Após 20 de produção, o filme “Chatô”, de Guilherme Fontes parece que será mesmo concluído. No domingo (17), um trailer foi divulgado pelo escrito Fernando Morais, autor do romance que deu origem à cinebiografia dirigida por Guilherme Fontes.
“Tenho más notícias para os coleguinhas que urubuzaram o Guilherme Fontes nos últimos anos: o filme “Chatô, o rei do Brasil”, está pronto. Quem viu disse que é o máximo.
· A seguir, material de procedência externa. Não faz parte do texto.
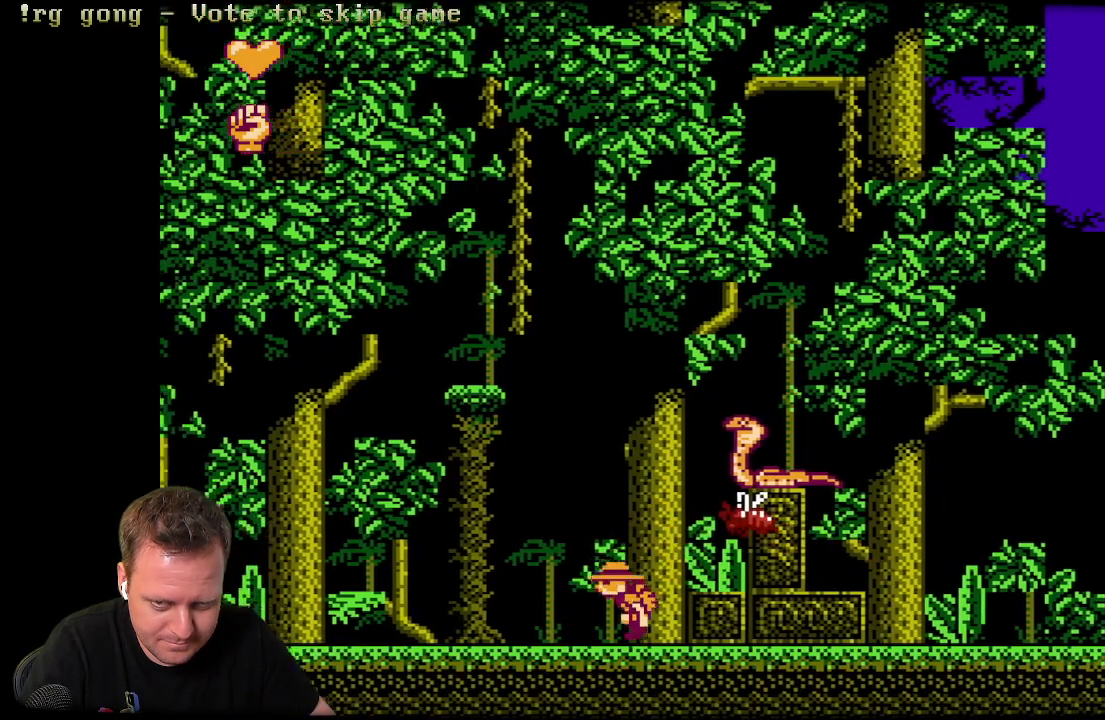
{"buttons": ["DPAD_LEFT"], "left_stick": "center", "right_stick": "center", "events": []}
Para quem não viu, como eu, aqui vai, com exclusividade e em primeiríssima mão (com cacófato), o trailer ainda sem finalização”, postou Morais.
O filme conta a história de Francisco Assis Chateaubriand, o Chatô (1892 — 1968), magnata das comunicações que foi uma das personalidades mais influentes no Brasil do século 20. Fontes comprou os direitos do livro homônimo, escrito por Morais, em 1995. A produção teve início em 1997, com Marco Ricca no papel do protagonista.
Como a demora do filme, no trailer é possível ver atores que já morreram, como Walmor Chagas e José Lewgoy, além de uma Leandra Leal adolescente.
DEMORA
Suspeitas de irregularidades na captação de recursos do projeto via leis de incentivo, interromperam o projeto em 1999. Em 2004, Fontes rodou novas cenas, em Bom Jardim da Serra, em Santa Catarina, e, desde então, a produção ficou envolvida em problemas legais que lançaram dúvidas sobre sua conclusão.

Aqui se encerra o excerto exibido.